Yeah, we all know what Google Photos is. Another cloud based service from Google, and one that other cloud providers like Flickr find it difficult to compete with. I was quite keen on Flickr, but they have their own issues, like that people outside the US have no rights under the DMCA, anyone can send a takedown request for a photo and they will just delete the photo without notifying the account holder at all.
I don’t think Google is better but they have marketed their service. It has far fewer options than Flickr, which actually had a very good user interface for the people who owned the photos and were publishing them online. One feature that Flickr lacks is automatic deduplication, like when you upload the same photo multiple times.

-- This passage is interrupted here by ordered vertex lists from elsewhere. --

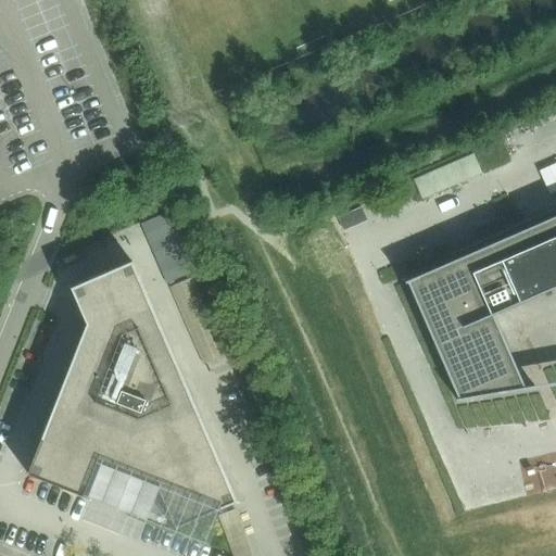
[(419,173),(426,192),(487,174),(481,154),(419,173)]
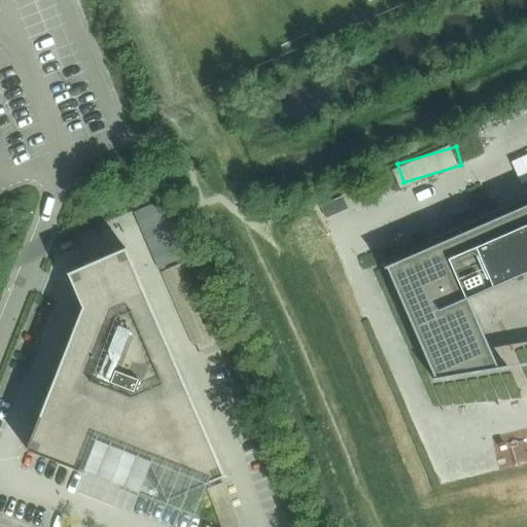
[(442,242),(384,268),(385,269),(387,268),(434,378),(432,378),(433,380),(507,369),(506,365),(497,367),(467,299),(526,273),(526,197),(436,237),(436,238),(438,237),(442,242)]
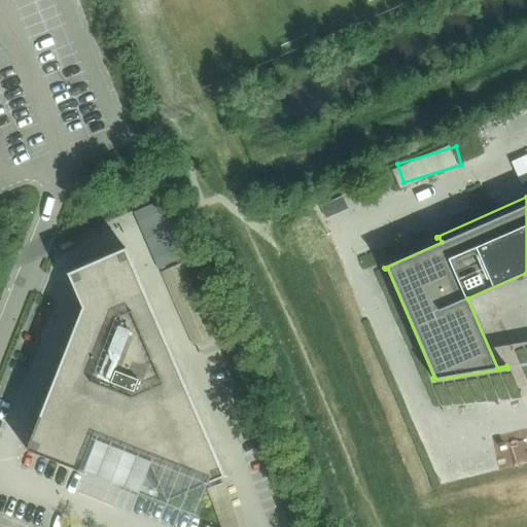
[(165,198),(137,210),(164,267),(191,254),(165,198)]
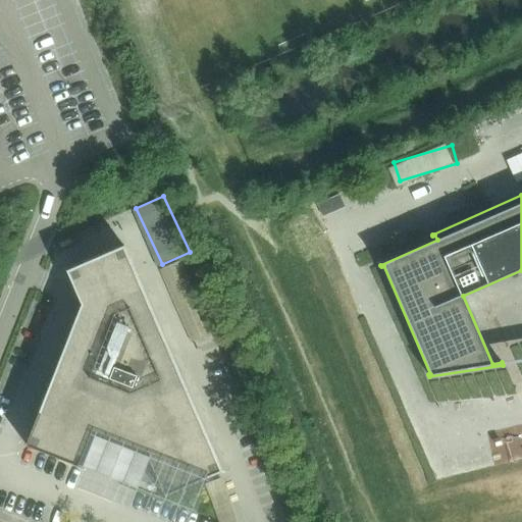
[(146,457),(165,497),(222,471),(123,246),(67,271),(82,305),(27,446),(84,468),(96,437),(101,439),(102,439),(108,441),(103,456),(116,461),(122,447),(140,454),(140,455),(146,457)]
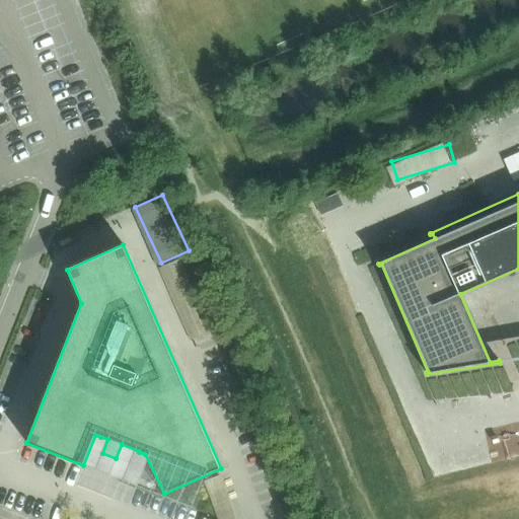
[(173,287),(192,280),(182,258),(164,266),(173,287)]
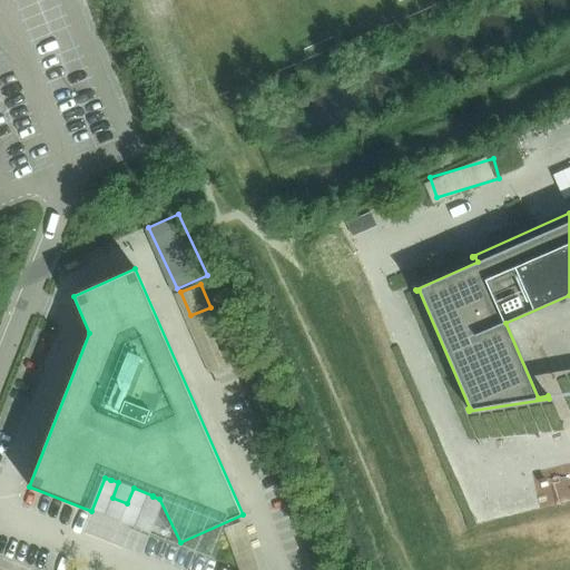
[(204,349),(213,370),(232,362),(223,341),(204,349)]
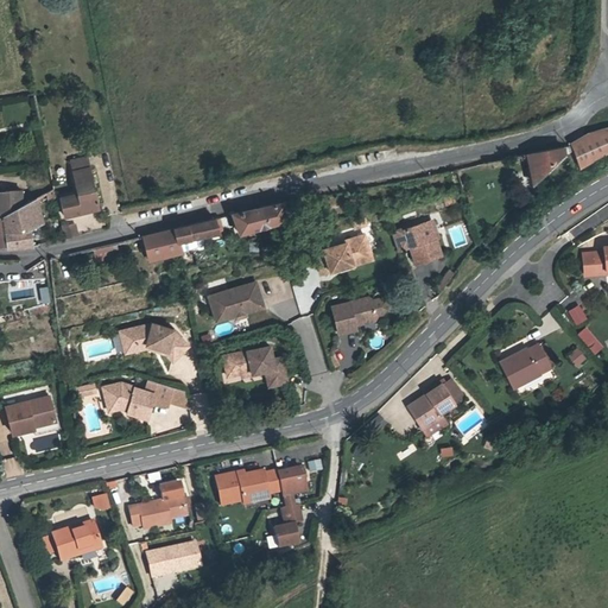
[(588,133),(571,144),(572,145),(572,149),(580,168),(594,158),(606,152),(607,150),(607,127),(607,128),(600,130),(588,133)]
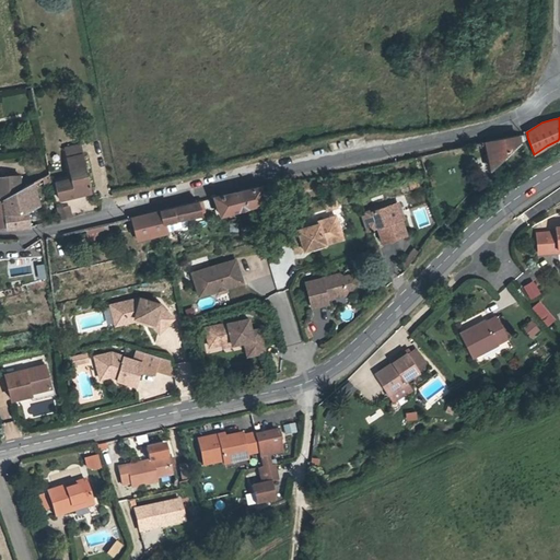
[(518,136),(486,141),(491,168),(505,154),(520,142),(518,136)]
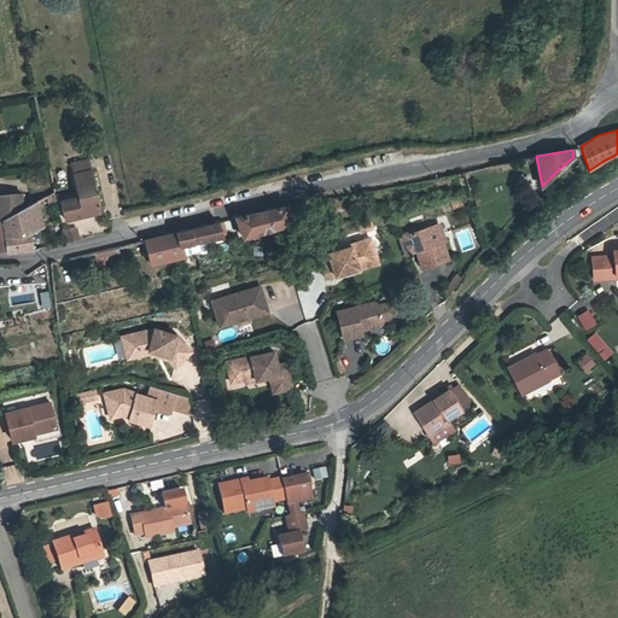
[(74,174),(92,170),(89,159),(71,163),(74,174)]
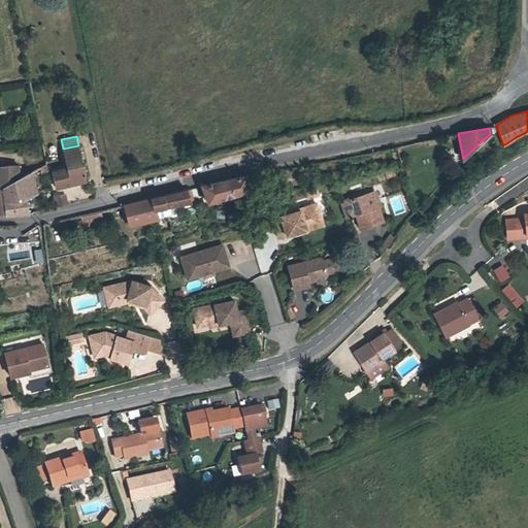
[(86,180),(78,145),(63,149),(67,168),(53,172),(57,188),(86,180)]
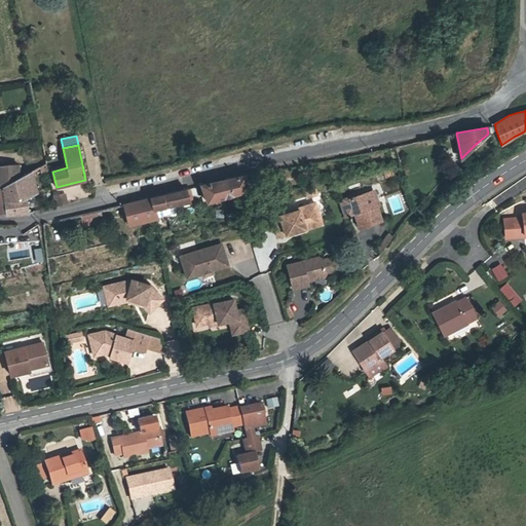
[(0,187),(3,187),(10,183),(13,181),(19,179),(19,178),(19,164),(6,164),(6,165),(0,165),(0,187)]
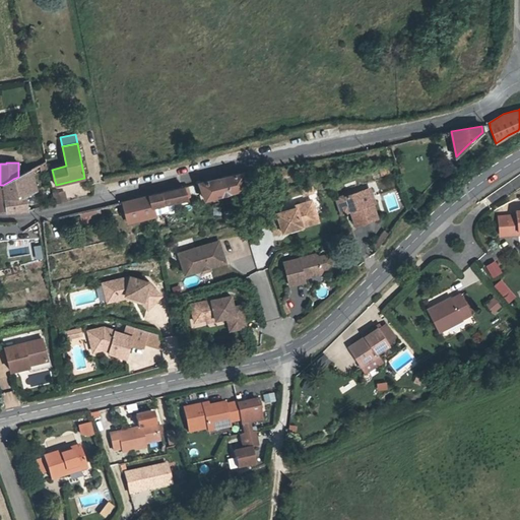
[(30,170),(22,174),(25,195),(37,190),(30,170)]
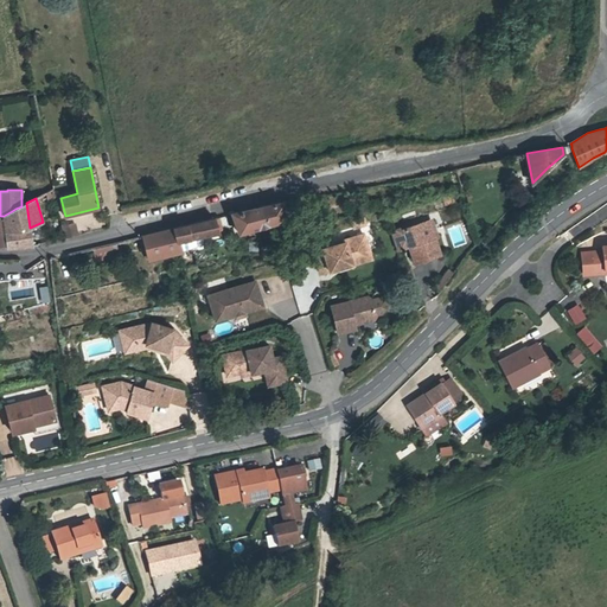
[(12,211),(4,216),(7,248),(32,246),(30,228),(26,203),(21,205),(21,206),(16,209),(12,211)]
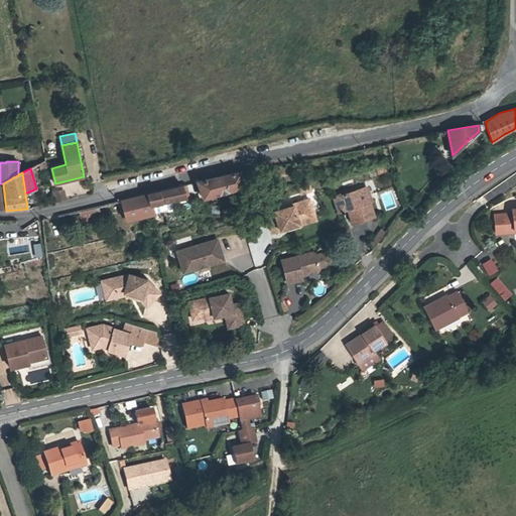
[(224,174),(198,181),(203,198),(243,185),(239,172),(224,174)]
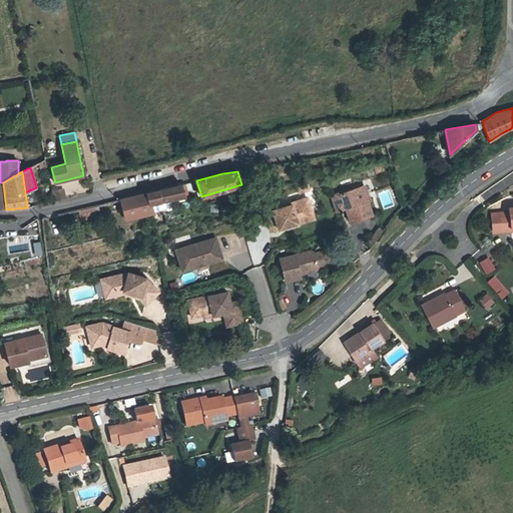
[(89,191),(87,179),(64,183),(66,195),(89,191)]
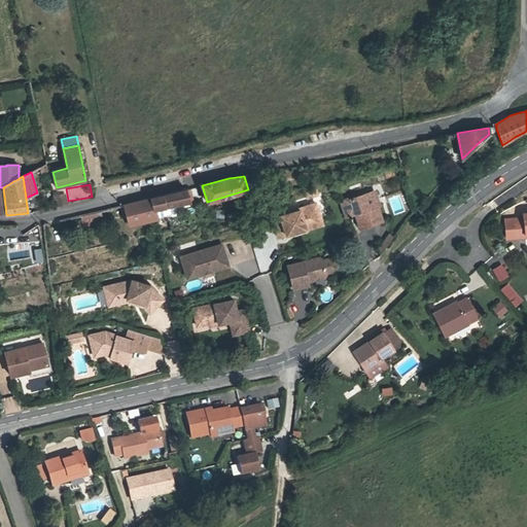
[(184,189),(151,198),(153,208),(154,208),(156,217),(175,211),(177,208),(175,204),(187,201),(184,189)]
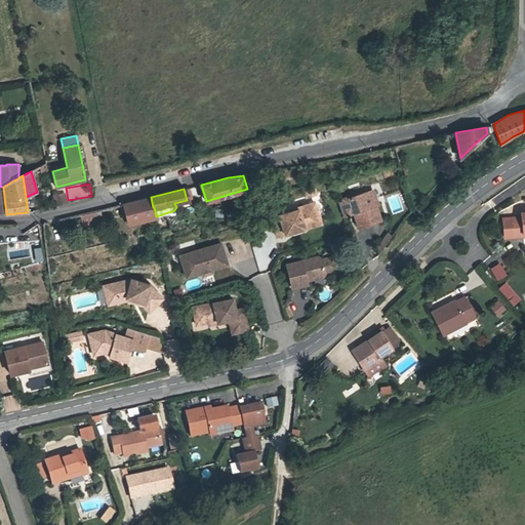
[(349,196),(337,200),(344,216),(348,214),(349,212),(353,211),(359,228),(380,220),(371,191),(350,198),(349,196)]
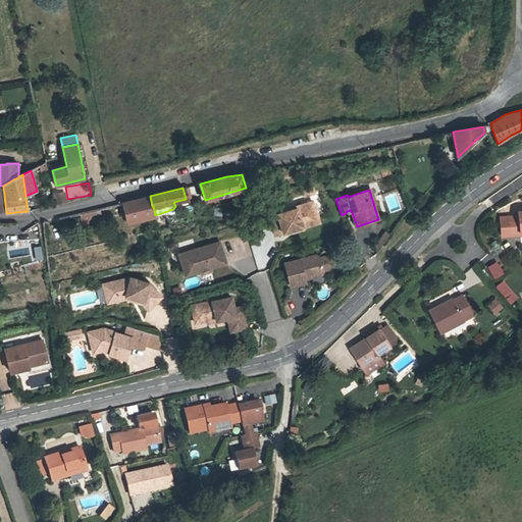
[(53,195),(55,205),(67,202),(65,192),(53,195)]
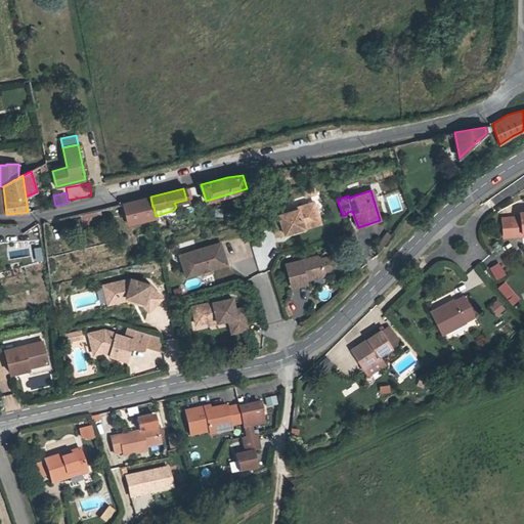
[(150,197),(124,204),(128,223),(156,216),(154,207),(153,207),(150,197)]
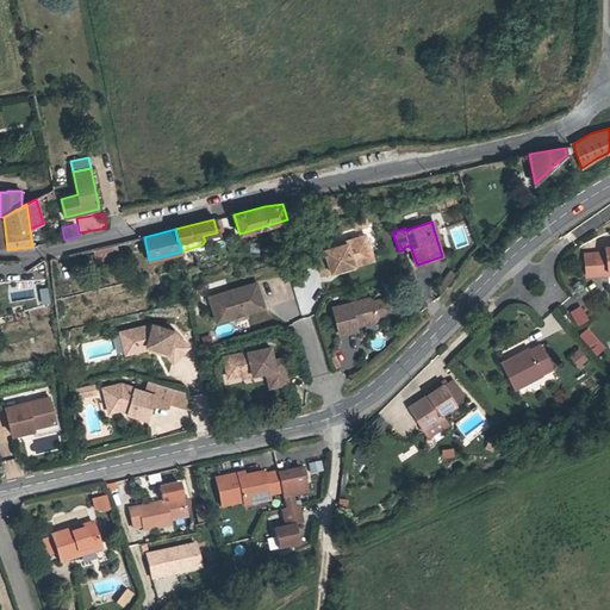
[(291,229),(274,234),(278,247),(294,242),(291,229)]
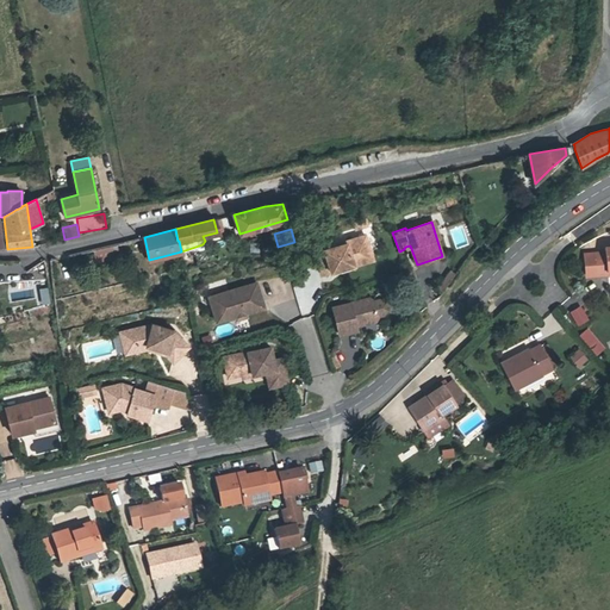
[(350,266),(363,262),(361,254),(371,250),(366,235),(337,243),(338,246),(324,250),(325,253),(316,256),(322,275),(341,269),(350,266)]
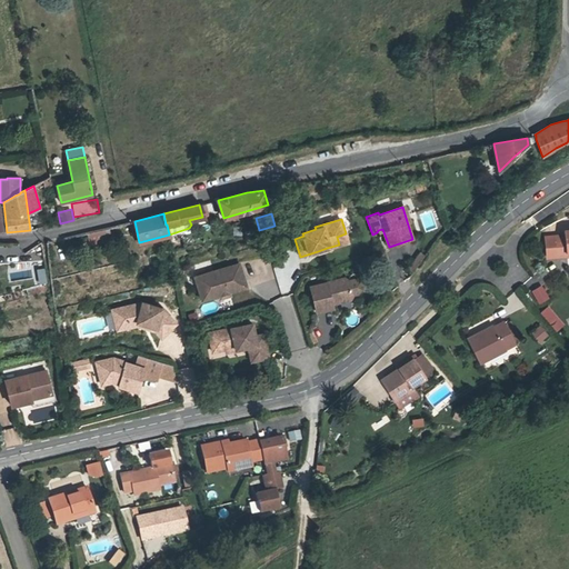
[(456,219),(449,227),(451,235),(455,239),(463,230),(456,219)]
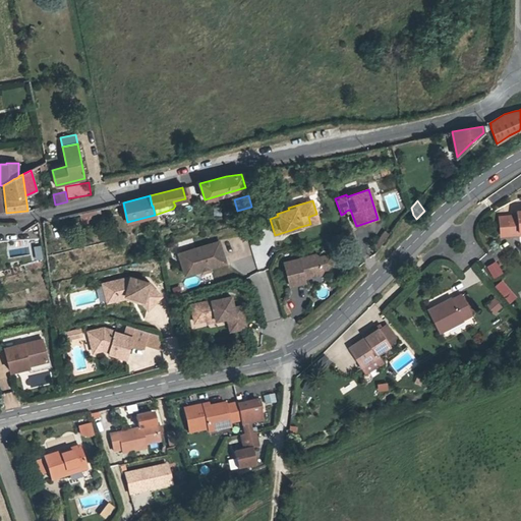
[(79,212),(82,226),(101,222),(99,209),(79,212)]
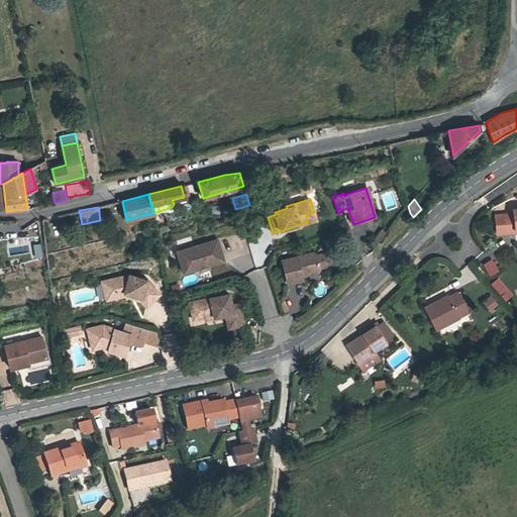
[(516,209),(513,210),(513,214),(505,214),(505,215),(497,216),(498,233),(506,233),(506,234),(516,233),(515,230),(516,229),(516,209)]
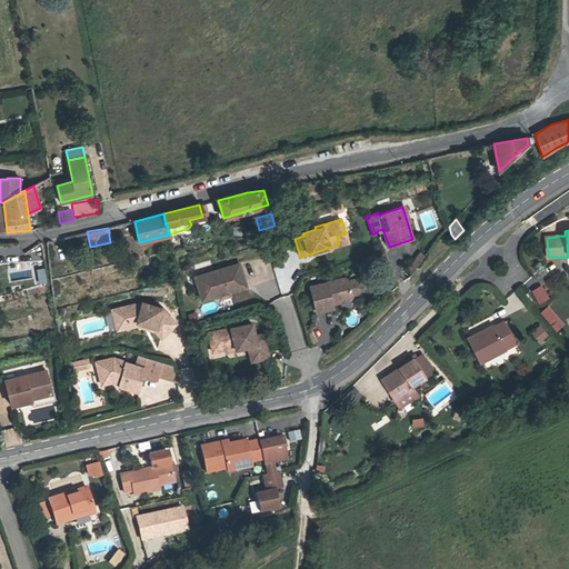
[(348,241),(346,233),(337,237),(339,245),(348,241)]
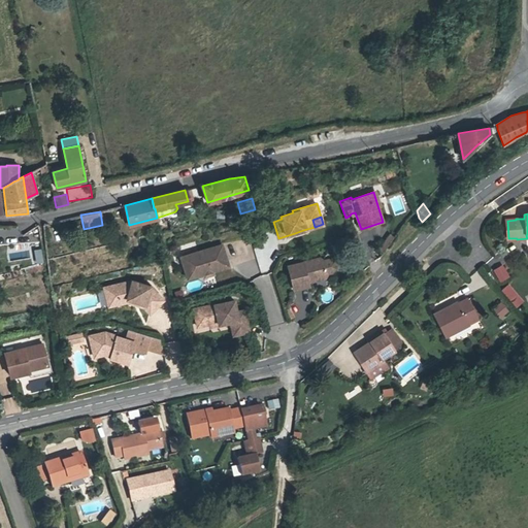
[(188,278),(204,273),(212,270),(229,266),(222,244),(182,257),(188,278)]
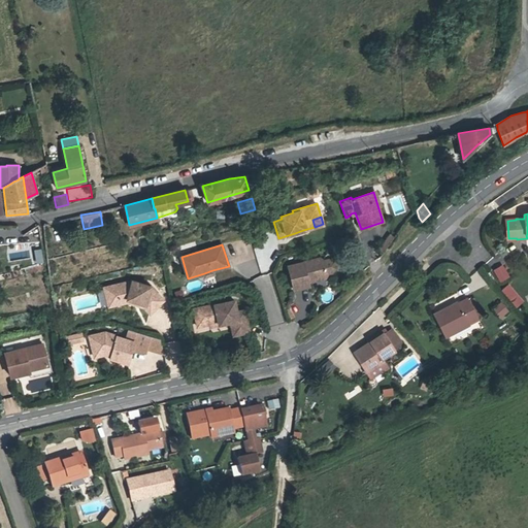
[(35,262),(43,261),(41,248),(33,249),(35,262)]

It turns out that Google Photos has automatic deduplication built in, which is actually a problem when you can’t turn it off. There will be times when you want it on, and times when you don’t. The biggest problem with it not being able to be selected off is that when you upload a newer version of a photo, the old one won’t be deleted. Instead, Google Photos links to the old one. But that means if the old one gets deleted, it will also be deleted in the new photo album as well, or maybe Google will preserve the new link. But the problem is, replacing an older photo with a newer version is potentially problematic. Flickr makes it really easy to do this, but on Google Photos you have to track where the older photo is, and then delete it, before inserting the new one. This also causes the old photo to disappear from every photo album it appears in, and its replacement won’t automatically be put into those albums either. So given that in most map sets there are three different albums – separate ones for diagrams and aerials, and a combined one – the map will have to be taken out of two albums simultaneously and then manually added to both of them
I discovered this when I started to create newer versions of maps online, and the information being changed in them is the filename and the file modification time. Google only works on the photographic data being compared, not the filename or modification time. So that meant that the sort order in the photo album was being dictated by the older copies of maps, not newer ones. So I have to delete older copies of maps out of albums in order to be able to use my local script that sequences file modification times to match filename sequences so that I can remove some of the older maps to insert extra ones, which has happened more than once when creating map sequences. I renumbered some of the existing maps to put more into the sequence than existed when it was first created, so the filenames changed and so did their modification times when a script was run across them.
Of course, there would be no need to run these scripts if Google actually offered more sorting options than by file time, which is the only option provided for in the user interface. That is in fact part of the whole reason why maps are named with a three digit number – because many sorting algorithms that are pure ASCII based rather than numeric (natural sort) cannot do a proper name sort. But you can’t do any kind of filename based sorting in Google Photos.